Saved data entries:
□ □ □ □ □ □ □

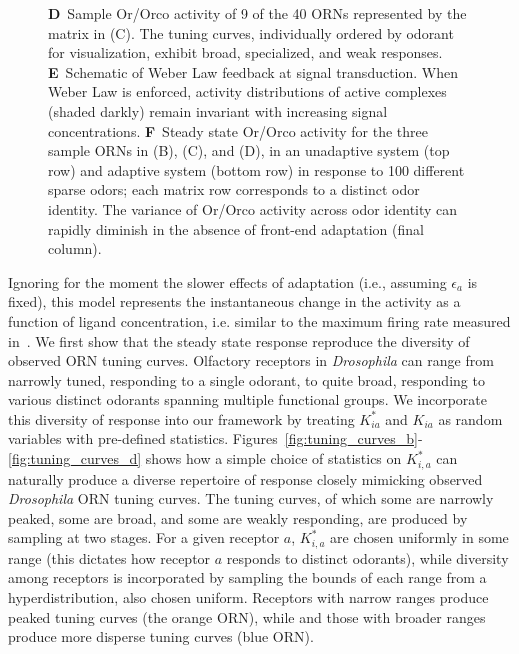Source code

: \begin{figure}
{{		\textbf{D}~Sample Or/Orco activity of 9 of the 40 ORNs represented by the matrix in (C). The tuning curves, individually ordered by odorant for visualization, exhibit broad, specialized, and weak responses. 
		\textbf{E}~Schematic of Weber Law feedback at signal transduction. When Weber Law is enforced, activity distributions of active complexes (shaded darkly) remain invariant with increasing signal concentrations. 
		\textbf{F}~Steady state Or/Orco activity for the three sample ORNs in (B), (C), and (D), in an unadaptive system (top row) and adaptive system (bottom row) in response to 100 different sparse odors; each matrix row corresponds to a distinct odor identity. The variance of Or/Orco activity across odor identity can rapidly diminish in the absence of front-end adaptation (final column).
		}}
	\label{fig:tuning_curves}
\end{figure}

Ignoring for the moment the slower effects of adaptation (i.e., assuming $\epsilon_a$ is fixed), this model represents the instantaneous change in the activity as a function of ligand concentration, i.e. similar to the maximum firing rate measured in~\cite{hallem_carlson}. We first show that the steady state response reproduce the diversity of observed ORN tuning curves. Olfactory receptors in \textit{Drosophila} can range from narrowly tuned, responding to a single odorant, to quite broad, responding to various distinct odorants spanning multiple functional groups. We incorporate this diversity of response into our framework by treating $K^*_{ia}$ and $K_{ia}$ as random variables with pre-defined statistics. Figures~\ref{fig:tuning_curves_b}-\ref{fig:tuning_curves_d} shows how a simple choice of statistics on $K^*_{i, a}$ can naturally produce a diverse repertoire of response closely mimicking observed \textit{Drosophila} ORN tuning curves. The tuning curves, of which some are narrowly peaked, some are broad, and some are weakly responding, are produced by sampling at two stages. For a given receptor $a$, $K^*_{i,a}$ are chosen uniformly in some range (this dictates how receptor $a$ responds to distinct odorants), while diversity among receptors is incorporated by sampling the bounds of each range from a hyperdistribution, also chosen uniform. Receptors with narrow ranges produce peaked tuning curves (the orange ORN), while and those with broader ranges produce more disperse tuning curves (blue ORN).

□ □ □ □ □ □ □

§ Aim of the task: Whatever lies between the first line of the data and the line holding "and weak responses.", inclusive, should be repeated exactly, apart from the pictures.

§ Expected answer:
Source code

: \begin{figure}
{{		\textbf{D}~Sample Or/Orco activity of 9 of the 40 ORNs represented by the matrix in (C). The tuning curves, individually ordered by odorant for visualization, exhibit broad, specialized, and weak responses. 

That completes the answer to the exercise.